[Input for this task Boundary: Start]

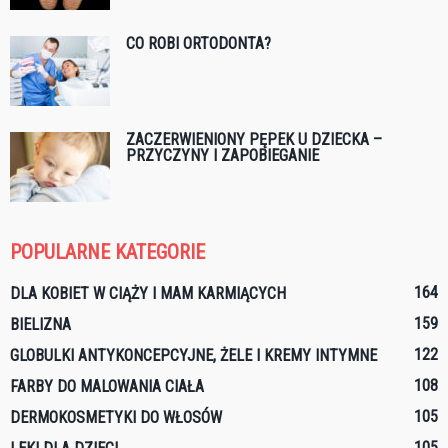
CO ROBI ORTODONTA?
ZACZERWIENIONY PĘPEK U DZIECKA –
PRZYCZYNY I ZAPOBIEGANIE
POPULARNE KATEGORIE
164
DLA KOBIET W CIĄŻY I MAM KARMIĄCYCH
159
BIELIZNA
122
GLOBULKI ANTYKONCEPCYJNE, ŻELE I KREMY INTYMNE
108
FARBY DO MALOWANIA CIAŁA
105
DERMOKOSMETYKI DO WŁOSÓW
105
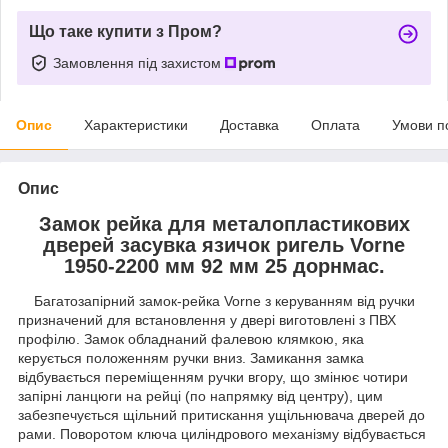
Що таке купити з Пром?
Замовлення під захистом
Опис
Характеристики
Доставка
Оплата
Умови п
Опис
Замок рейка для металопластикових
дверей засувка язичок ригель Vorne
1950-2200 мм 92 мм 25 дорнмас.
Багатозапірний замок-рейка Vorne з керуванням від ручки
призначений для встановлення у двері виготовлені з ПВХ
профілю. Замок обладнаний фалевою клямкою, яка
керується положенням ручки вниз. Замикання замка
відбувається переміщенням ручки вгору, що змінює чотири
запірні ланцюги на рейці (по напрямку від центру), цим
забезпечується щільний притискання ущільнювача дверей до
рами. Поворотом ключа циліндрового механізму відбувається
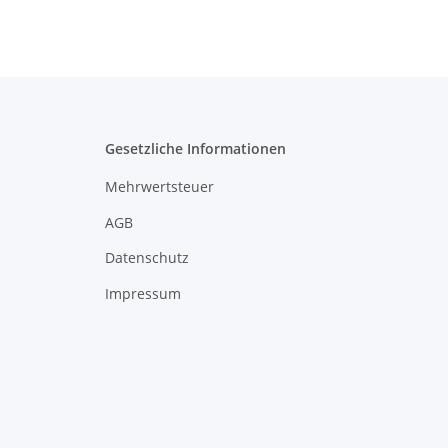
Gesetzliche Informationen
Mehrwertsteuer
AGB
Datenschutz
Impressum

[Input for this task Boundary: End]
[Input for this task Boundary: Start]

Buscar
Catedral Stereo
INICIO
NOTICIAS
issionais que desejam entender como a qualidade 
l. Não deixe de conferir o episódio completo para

[Input for this task Boundary: End]

Activity: Reproduce exactly the lines of the data above that run from the line with "CO ROBI ORTODONTA?" down to the line with "керується положенням ручки", both ends included. Pictures do not belong in the copy.

Exercise result:
CO ROBI ORTODONTA?
ZACZERWIENIONY PĘPEK U DZIECKA –
PRZYCZYNY I ZAPOBIEGANIE
POPULARNE KATEGORIE
164
DLA KOBIET W CIĄŻY I MAM KARMIĄCYCH
159
BIELIZNA
122
GLOBULKI ANTYKONCEPCYJNE, ŻELE I KREMY INTYMNE
108
FARBY DO MALOWANIA CIAŁA
105
DERMOKOSMETYKI DO WŁOSÓW
105
Що таке купити з Пром?
Замовлення під захистом
Опис
Характеристики
Доставка
Оплата
Умови п
Опис
Замок рейка для металопластикових
дверей засувка язичок ригель Vorne
1950-2200 мм 92 мм 25 дорнмас.
Багатозапірний замок-рейка Vorne з керуванням від ручки
призначений для встановлення у двері виготовлені з ПВХ
профілю. Замок обладнаний фалевою клямкою, яка
керується положенням ручки вниз. Замикання замка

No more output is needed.